Leilani Read

Personal information
- Full name: Leilani Elizabeth Taufailematagi Read
- Born: 31 August 1973 Titahi Bay, New Zealand
- Died: 17 August 1999 (aged 25) Wellington, New Zealand
- Occupation: Schoolteacher
- Height: 1.84 m (6 ft 0 in)

Netball career
- Playing positions: GA, GS
- Years: National team / Caps
- 1993-96: New Zealand / 9
- 1995: Samoa / 7

Medal record
Representing New Zealand
World Games
| Silver medal – second place | 1993 The Hague | Netball |

= Leilani Read =

New Zealand and Samoa netball player

Leilani Read (1973—1999) was a netball player who played nine times for the New Zealand national netball team and also for the Samoa national netball team. Read suffered from a rare blood disorder and died from a brain haemorrhage at the age of 25.

==Career==
Leilani Elizabeth Taufailematagi Read, of Samoan descent, came from Titahi Bay in the Wellington Region of the North Island of New Zealand. She was born on 31 August 1973 and attended Wellington Girls' College from 1987 to 1991. She played netball for Wellington as a Goal shooter (GS) or Goal attack (GA), and was chosen in 1993 to play for the Silver Ferns, New Zealand's national team, making her debut in a match against Namibia held at Palmerston North, New Zealand on 15 May.

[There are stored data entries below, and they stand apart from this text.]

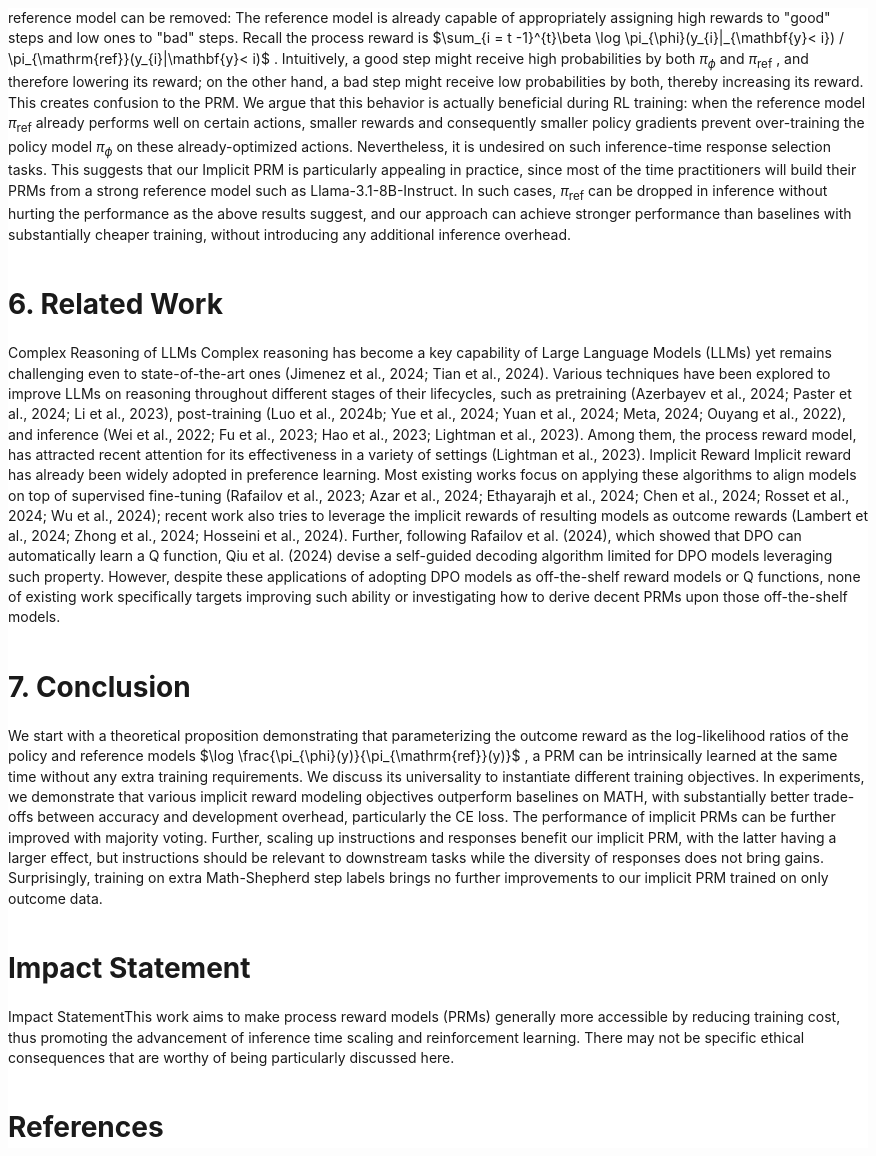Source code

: reference model can be removed: The reference model is already capable of appropriately assigning high rewards to "good" steps and low ones to "bad" steps. Recall the process reward is $\sum_{i = t -1}^{t}\beta \log \pi_{\phi}(y_{i}|_{\mathbf{y}< i}) / \pi_{\mathrm{ref}}(y_{i}|\mathbf{y}< i)$ . Intuitively, a good step might receive high probabilities by both $\pi_{\phi}$ and $\pi_{\mathrm{ref}}$ , and therefore lowering its reward; on the other hand, a bad step might receive low probabilities by both, thereby increasing its reward. This creates confusion to the PRM. We argue that this behavior is actually beneficial during RL training: when the reference model $\pi_{\mathrm{ref}}$ already performs well on certain actions, smaller rewards and consequently smaller policy gradients prevent over-training the policy model $\pi_{\phi}$ on these already-optimized actions. Nevertheless, it is undesired on such inference-time response selection tasks. This suggests that our Implicit PRM is particularly appealing in practice, since most of the time practitioners will build their PRMs from a strong reference model such as Llama-3.1-8B-Instruct. In such cases, $\pi_{\mathrm{ref}}$ can be dropped in inference without hurting the performance as the above results suggest, and our approach can achieve stronger performance than baselines with substantially cheaper training, without introducing any additional inference overhead.
# 6. Related Work
Complex Reasoning of LLMs Complex reasoning has become a key capability of Large Language Models (LLMs) yet remains challenging even to state-of-the-art ones (Jimenez et al., 2024; Tian et al., 2024). Various techniques have been explored to improve LLMs on reasoning throughout different stages of their lifecycles, such as pretraining (Azerbayev et al., 2024; Paster et al., 2024; Li et al., 2023), post-training (Luo et al., 2024b; Yue et al., 2024; Yuan et al., 2024; Meta, 2024; Ouyang et al., 2022), and inference (Wei et al., 2022; Fu et al., 2023; Hao et al., 2023; Lightman et al., 2023). Among them, the process reward model, has attracted recent attention for its effectiveness in a variety of settings (Lightman et al., 2023).
Implicit Reward Implicit reward has already been widely adopted in preference learning. Most existing works focus on applying these algorithms to align models on top of supervised fine-tuning (Rafailov et al., 2023; Azar et al., 2024; Ethayarajh et al., 2024; Chen et al., 2024; Rosset et al., 2024; Wu et al., 2024); recent work also tries to leverage the implicit rewards of resulting models as outcome rewards (Lambert et al., 2024; Zhong et al., 2024; Hosseini et al., 2024). Further, following Rafailov et al. (2024), which showed that DPO can automatically learn a Q function, Qiu et al. (2024) devise a self-guided decoding algorithm limited for DPO models leveraging such property. However, despite these applications of adopting DPO models as off-the-shelf reward models or Q functions, none of existing work specifically targets improving such ability or investigating how to derive decent PRMs upon those off-the-shelf models.
# 7. Conclusion
We start with a theoretical proposition demonstrating that parameterizing the outcome reward as the log-likelihood ratios of the policy and reference models $\log \frac{\pi_{\phi}(y)}{\pi_{\mathrm{ref}}(y)}$ , a PRM can be intrinsically learned at the same time without any extra training requirements. We discuss its universality to instantiate different training objectives. In experiments, we demonstrate that various implicit reward modeling objectives outperform baselines on MATH, with substantially better trade-offs between accuracy and development overhead, particularly the CE loss. The performance of implicit PRMs can be further improved with majority voting. Further, scaling up instructions and responses benefit our implicit PRM, with the latter having a larger effect, but instructions should be relevant to downstream tasks while the diversity of responses does not bring gains. Surprisingly, training on extra Math-Shepherd step labels brings no further improvements to our implicit PRM trained on only outcome data.
# Impact Statement
Impact StatementThis work aims to make process reward models (PRMs) generally more accessible by reducing training cost, thus promoting the advancement of inference time scaling and reinforcement learning. There may not be specific ethical consequences that are worthy of being particularly discussed here.
# References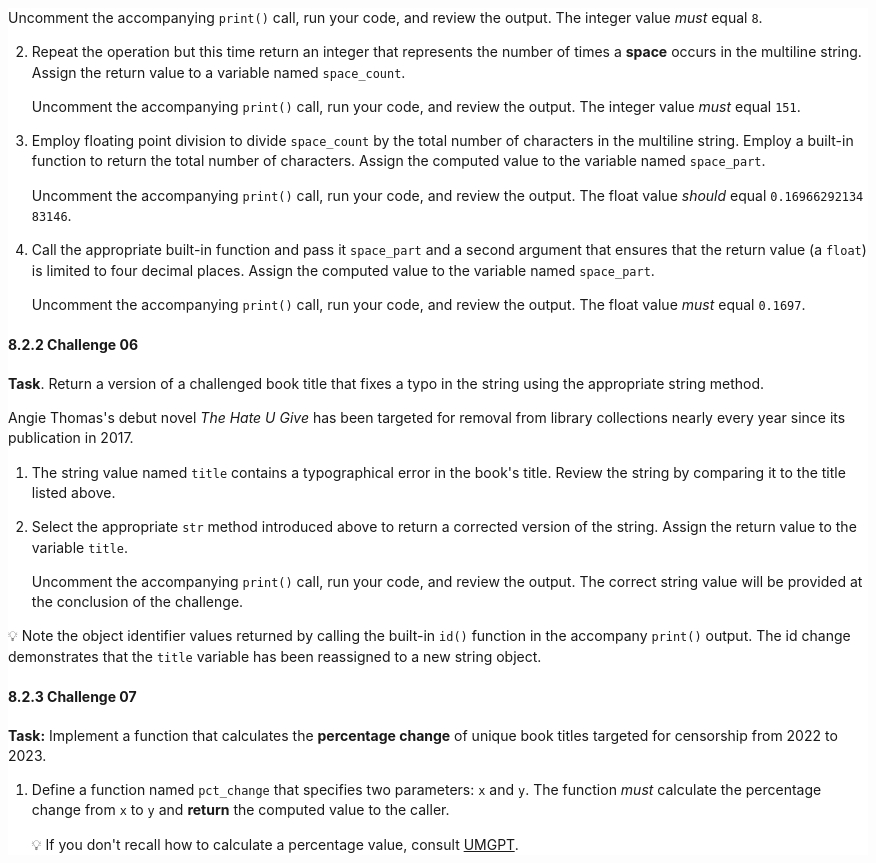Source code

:    Uncomment the accompanying `print()` call, run your code, and review the output. The integer
   value _must_ equal `8`.

2. Repeat the operation but this time return an integer that represents the number of times a
   __space__ occurs in the multiline string. Assign the return value to a variable named
   `space_count`.

   Uncomment the accompanying `print()` call, run your code, and review the output. The integer
   value _must_ equal `151`.

3. Employ floating point division to divide `space_count` by the total number of characters in the
   multiline string. Employ a built-in function to return the total number of characters. Assign the
   computed value to the variable named `space_part`.

   Uncomment the accompanying `print()` call, run your code, and review the output. The float value
   _should_ equal `0.1696629213483146`.

4. Call the appropriate built-in function and pass it `space_part` and a second argument that
   ensures that the return value (a `float`) is limited to four decimal places. Assign the computed
   value to the variable named `space_part`.

   Uncomment the accompanying `print()` call, run your code, and review the output. The float value
   _must_ equal `0.1697`.

#### 8.2.2 Challenge 06

__Task__. Return a version of a challenged book title that fixes a typo in the string using the
appropriate string method.

Angie Thomas's debut novel _The Hate U Give_ has been targeted for removal from library
collections nearly every year since its publication in 2017.

1. The string value named `title` contains a typographical error in the book's title. Review the
   string by comparing it to the title listed above.

2. Select the appropriate `str` method introduced above to return a corrected version of the string.
   Assign the return value to the variable `title`.

   Uncomment the accompanying `print()` call, run your code, and review the output. The correct
   string value will be provided at the conclusion of the challenge.

:bulb: Note the object identifier values returned by calling the built-in `id()` function in the
accompany `print()` output. The id change demonstrates that the `title` variable has been reassigned
to a new string object.

#### 8.2.3 Challenge 07

__Task:__ Implement a function that calculates the __percentage change__ of unique book titles
targeted for censorship from 2022 to 2023.

1. Define a function named `pct_change` that specifies two parameters: `x` and `y`. The
   function _must_ calculate the percentage change from `x` to `y` and __return__ the computed
   value to the caller.

   :bulb: If you don't recall how to calculate a percentage value, consult
   [UMGPT](https://umgpt.umich.edu).
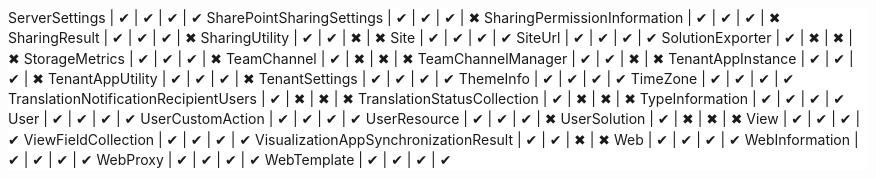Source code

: ServerSettings | ✔ | ✔ | ✔ | ✔
SharePointSharingSettings | ✔ | ✔ | ✔ | ✖
SharingPermissionInformation | ✔ | ✔ | ✔ | ✖
SharingResult | ✔ | ✔ | ✔ | ✖
SharingUtility | ✔ | ✔ | ✖ | ✖
Site | ✔ | ✔ | ✔ | ✔
SiteUrl | ✔ | ✔ | ✔ | ✔
SolutionExporter | ✔ | ✖ | ✖ | ✖
StorageMetrics | ✔ | ✔ | ✔ | ✖
TeamChannel | ✔ | ✖ | ✖ | ✖
TeamChannelManager | ✔ | ✔ | ✖ | ✖
TenantAppInstance | ✔ | ✔ | ✔ | ✖
TenantAppUtility | ✔ | ✔ | ✔ | ✖
TenantSettings | ✔ | ✔ | ✔ | ✔
ThemeInfo | ✔ | ✔ | ✔ | ✔
TimeZone | ✔ | ✔ | ✔ | ✔
TranslationNotificationRecipientUsers | ✔ | ✖ | ✖ | ✖
TranslationStatusCollection | ✔ | ✖ | ✖ | ✖
TypeInformation | ✔ | ✔ | ✔ | ✔
User | ✔ | ✔ | ✔ | ✔
UserCustomAction | ✔ | ✔ | ✔ | ✔
UserResource | ✔ | ✔ | ✔ | ✖
UserSolution | ✔ | ✖ | ✖ | ✖
View | ✔ | ✔ | ✔ | ✔
ViewFieldCollection | ✔ | ✔ | ✔ | ✔
VisualizationAppSynchronizationResult | ✔ | ✔ | ✖ | ✖
Web | ✔ | ✔ | ✔ | ✔
WebInformation | ✔ | ✔ | ✔ | ✔
WebProxy | ✔ | ✔ | ✔ | ✔
WebTemplate | ✔ | ✔ | ✔ | ✔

She was in the New Zealand team that won a silver medal at the 1993 World Games, in The Hague, Netherlands. Dropped in 1994, she decided to play for Samoa in the 1995 Netball World Championships, which were held in Birmingham, England, where Samoa finished ninth out of 27 teams, topping its qualifying group. She rejoined the Silver Ferns in 1996.

Known for her cheerful and "bubbly" personality, Read was a high school teacher. She was due to play again for Samoa in the 1999 World Netball Championships in Christchurch, New Zealand, but in August 1999 she suffered a brain haemorrhage that was caused by a rare blood disorder and died on 17 August. She was buried at the Whenua Tapu Cemetery at Pukerua Bay.